(Source data)
━━━━

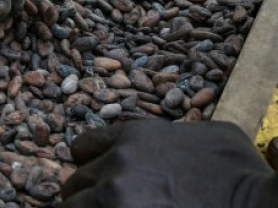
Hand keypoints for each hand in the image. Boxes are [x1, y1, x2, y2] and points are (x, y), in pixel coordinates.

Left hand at [63, 120, 277, 206]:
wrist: (262, 205)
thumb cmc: (244, 175)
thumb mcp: (212, 136)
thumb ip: (174, 135)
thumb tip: (172, 146)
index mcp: (134, 137)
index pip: (82, 147)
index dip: (91, 165)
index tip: (101, 180)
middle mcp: (117, 164)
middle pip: (76, 184)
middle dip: (90, 197)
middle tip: (114, 207)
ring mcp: (115, 198)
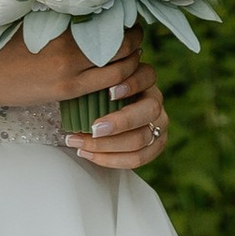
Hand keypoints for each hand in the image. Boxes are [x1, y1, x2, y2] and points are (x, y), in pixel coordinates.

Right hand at [0, 24, 171, 171]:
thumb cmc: (0, 43)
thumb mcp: (33, 23)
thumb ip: (61, 20)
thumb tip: (87, 14)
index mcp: (62, 21)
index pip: (109, 17)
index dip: (125, 18)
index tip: (127, 19)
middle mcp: (70, 43)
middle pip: (122, 41)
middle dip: (135, 40)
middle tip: (135, 38)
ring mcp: (70, 68)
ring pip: (121, 65)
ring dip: (132, 62)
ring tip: (130, 58)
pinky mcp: (66, 89)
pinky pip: (108, 85)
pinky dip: (120, 81)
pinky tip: (118, 79)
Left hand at [64, 54, 170, 173]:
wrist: (100, 118)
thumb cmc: (92, 95)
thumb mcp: (93, 84)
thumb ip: (92, 79)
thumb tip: (76, 81)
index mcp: (145, 80)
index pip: (147, 76)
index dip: (132, 84)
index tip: (109, 92)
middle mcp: (155, 102)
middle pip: (149, 111)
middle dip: (120, 122)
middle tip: (93, 128)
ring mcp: (159, 126)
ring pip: (141, 139)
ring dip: (107, 145)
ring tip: (78, 143)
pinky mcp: (155, 147)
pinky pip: (137, 159)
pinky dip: (110, 159)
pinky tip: (86, 153)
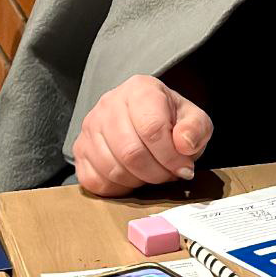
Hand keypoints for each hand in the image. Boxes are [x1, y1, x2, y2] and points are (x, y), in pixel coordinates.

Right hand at [72, 74, 212, 196]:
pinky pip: (95, 181)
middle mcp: (109, 104)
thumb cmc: (169, 119)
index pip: (152, 128)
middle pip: (130, 151)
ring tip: (154, 174)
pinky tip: (134, 177)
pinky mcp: (79, 150)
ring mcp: (90, 127)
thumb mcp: (193, 119)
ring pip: (113, 169)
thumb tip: (184, 145)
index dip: (170, 156)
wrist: (146, 118)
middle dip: (156, 172)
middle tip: (169, 174)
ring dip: (139, 181)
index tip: (184, 167)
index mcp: (139, 89)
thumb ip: (195, 129)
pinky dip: (119, 188)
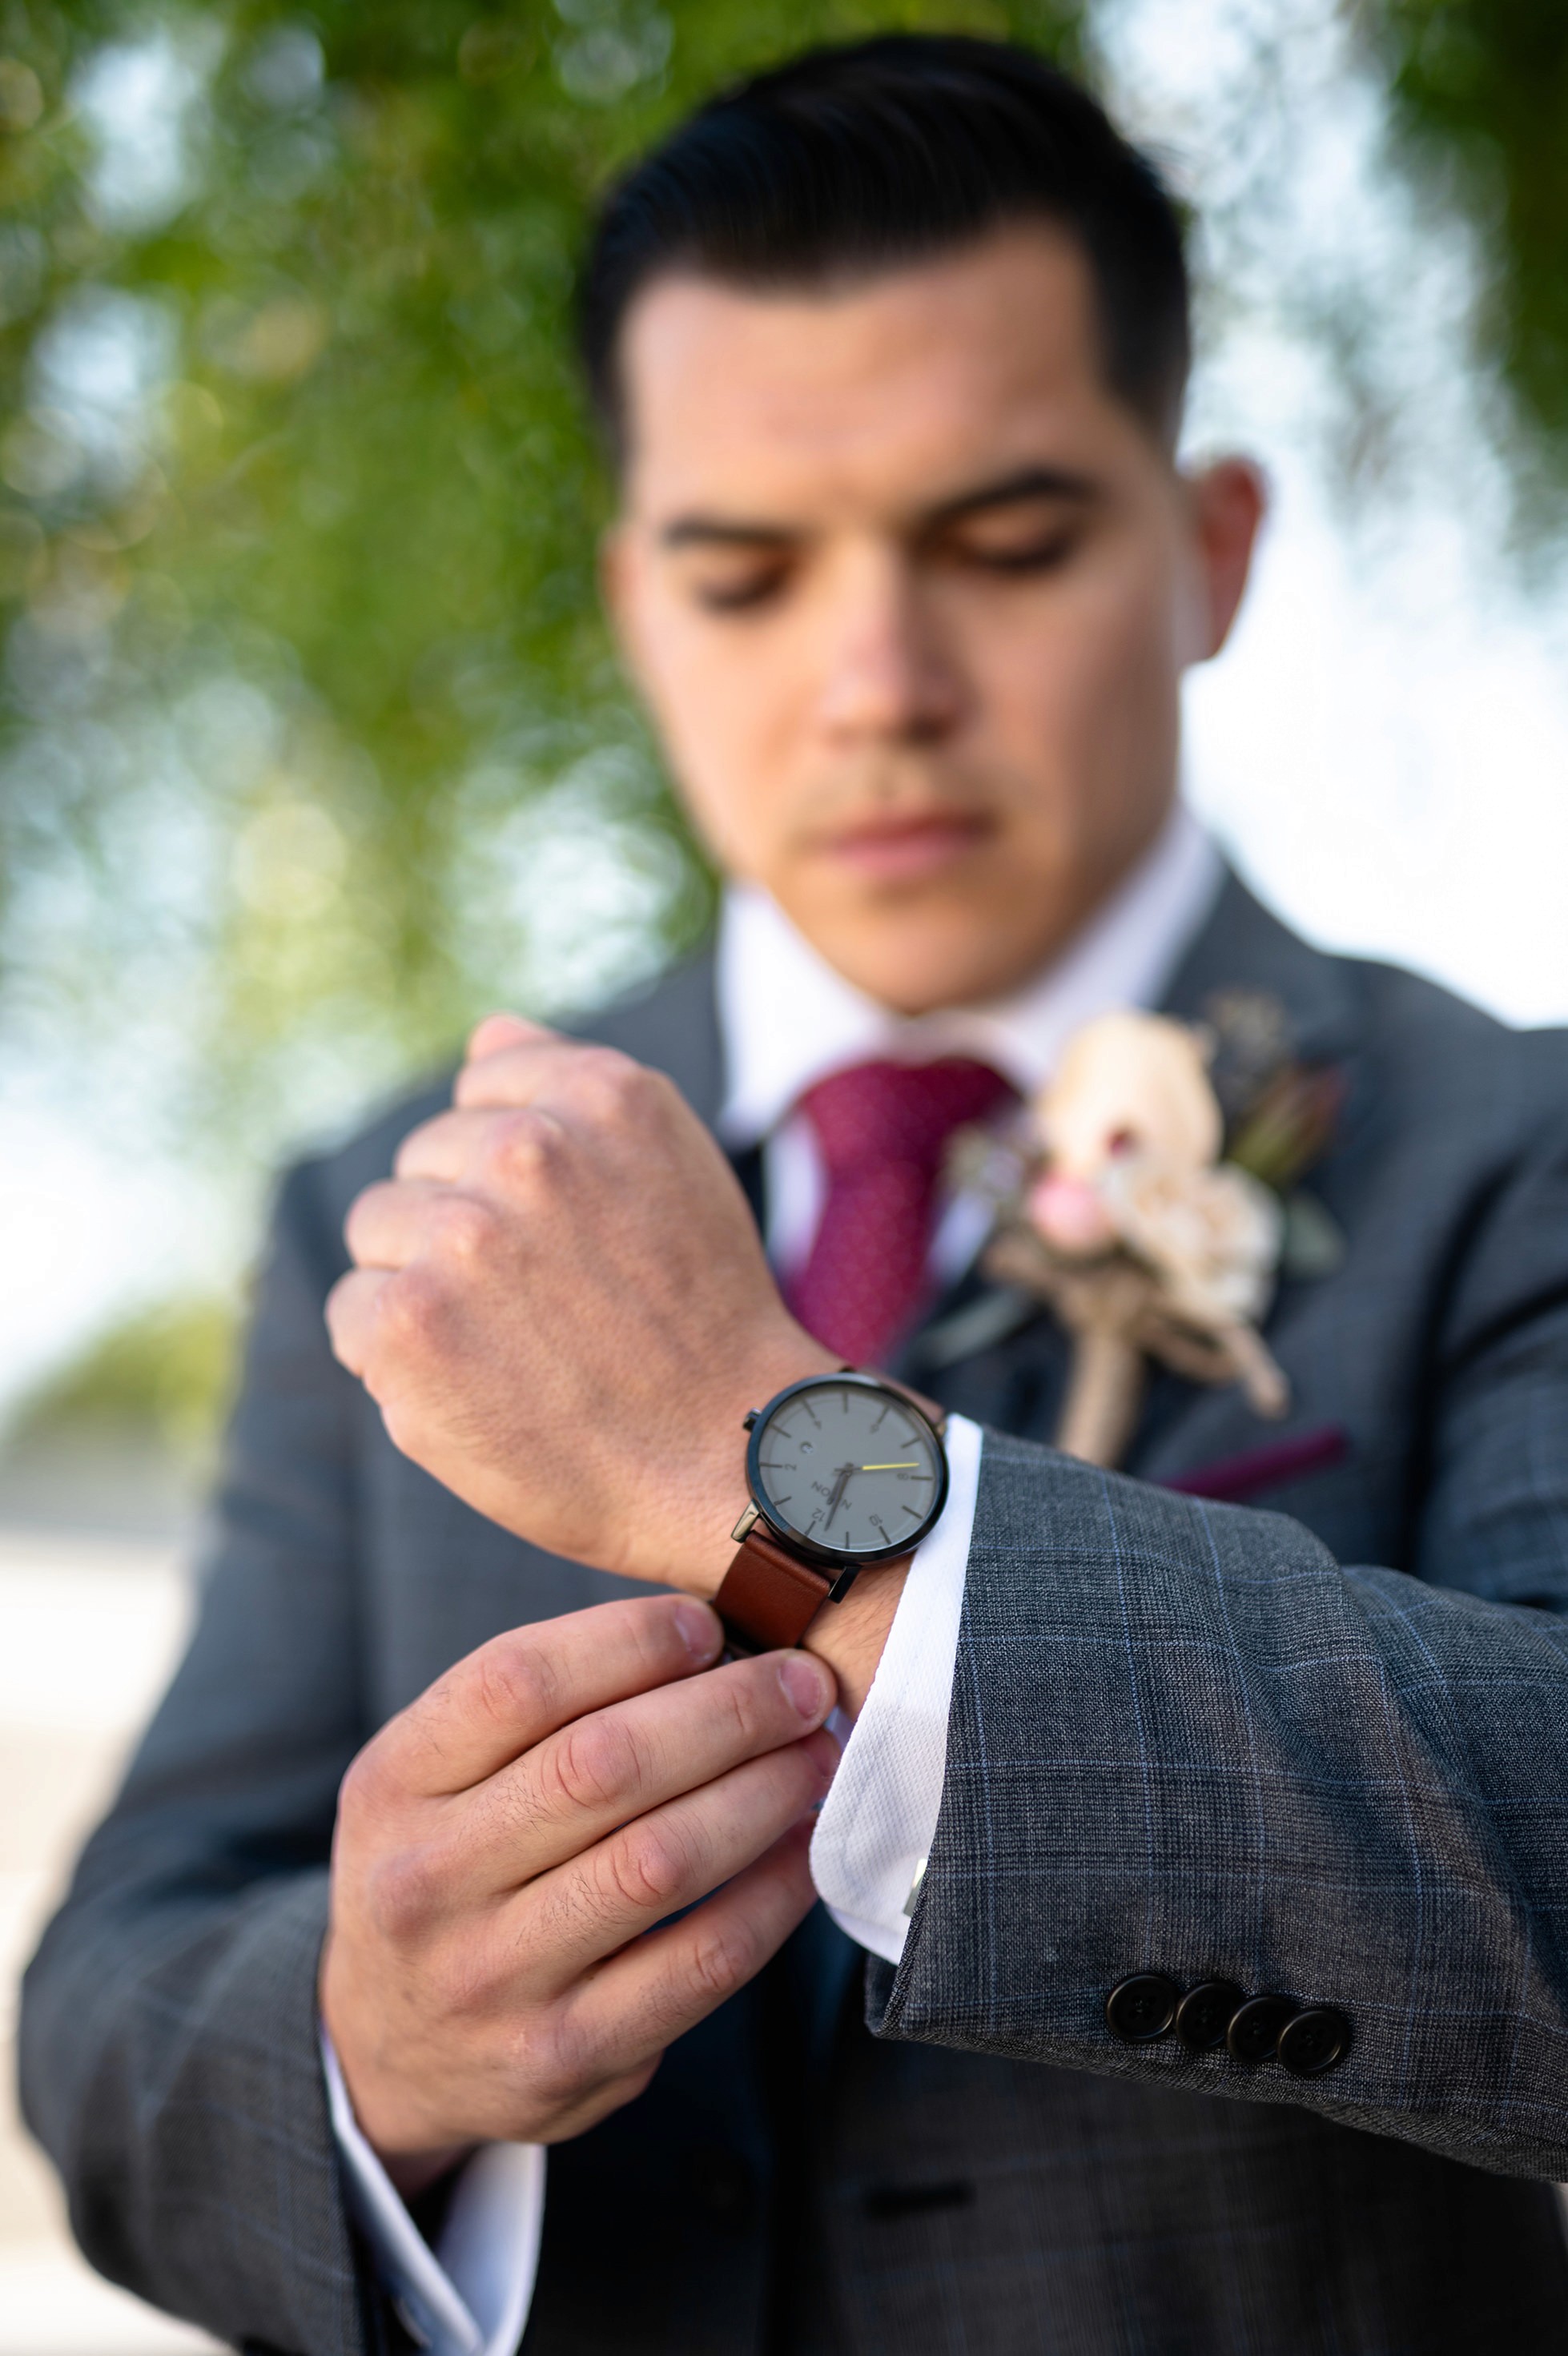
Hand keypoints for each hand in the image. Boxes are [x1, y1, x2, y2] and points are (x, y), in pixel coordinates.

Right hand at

━━━━

BRIEF - An exact reproduction of the data is needed, with no pictures included.

EXERCISE ANSWER -
Hand keypoints for each hand in the image. Boxes are [x1, y1, x2, y2] and points are (x, y), in pixel coordinates.

Left hand at [63, 120, 277, 206]:
wrist: (262, 205)
thumb cmc: (244, 175)
thumb mcp: (212, 136)
thumb ip: (174, 135)
thumb tip: (172, 146)
index mcp: (134, 137)
index pip: (82, 147)
index dip: (91, 165)
index tip: (101, 180)
middle mcp: (117, 164)
middle pip: (76, 184)
middle dip: (90, 197)
middle tip: (114, 207)
ring mcp: (115, 198)
Hand keypoints for each hand in the image. Boxes are [x1, y1, x2, y2] and points are (x, y), in pixel coordinates.

Right hand at [0, 24, 171, 171]:
thumb cmc: (0, 43)
thumb mcp: (33, 23)
thumb ip: (61, 20)
thumb tip: (87, 14)
index mcp: (62, 21)
index pip: (109, 17)
index dip: (125, 18)
index tip: (127, 19)
middle mcp: (70, 43)
middle pip: (122, 41)
middle dip: (135, 40)
middle tip: (135, 38)
ring mcp: (70, 68)
ring pip: (121, 65)
ring dip: (132, 62)
ring tip: (130, 58)
pinky mcp: (66, 89)
pinky pip: (108, 85)
pinky dip: (120, 81)
pinky tip: (118, 79)
Left hand at [64, 54, 170, 173]:
wrist: (100, 118)
thumb cmc: (92, 95)
thumb mcp: (93, 84)
thumb ip: (92, 79)
thumb tip: (76, 81)
index mcp: (145, 80)
index pip: (147, 76)
index dip: (132, 84)
index tip: (109, 92)
middle mcp: (155, 102)
middle pip: (149, 111)
middle dip: (120, 122)
middle tip: (93, 128)
ring mcp: (159, 126)
ring pip: (141, 139)
ring dip: (107, 145)
ring tip: (78, 143)
pinky mcp: (155, 147)
pinky pip: (137, 159)
pinky dip: (110, 159)
pinky tip: (86, 153)
Hand keypoints for each hand in the image. Boxes are [x1, y1, x2, y2] and points are (x, y), in pixel coordinates.

Right hand at [72, 74, 212, 196]:
pinky pip: (95, 181)
middle mcp: (109, 104)
thumb cmc: (169, 119)
index pip: (152, 128)
middle pip: (130, 151)
ring tip: (154, 174)
pinky tip: (134, 177)
pinky mcp: (79, 150)
ring mcp: (90, 127)
thumb mcp: (193, 119)
ring pip: (113, 169)
thumb tip: (184, 145)
index dip: (170, 156)
wrist: (146, 118)
middle dip: (156, 172)
middle tip: (169, 174)
ring dip: (139, 181)
index tip: (184, 167)
index mcp: (139, 89)
thumb ip: (195, 129)
pinky dip: (119, 188)
Hand keypoints for each hand in the image. Boxes are [x1, y1, x2, y2] and points are (x, y), in pixel coordinates.

Right hand at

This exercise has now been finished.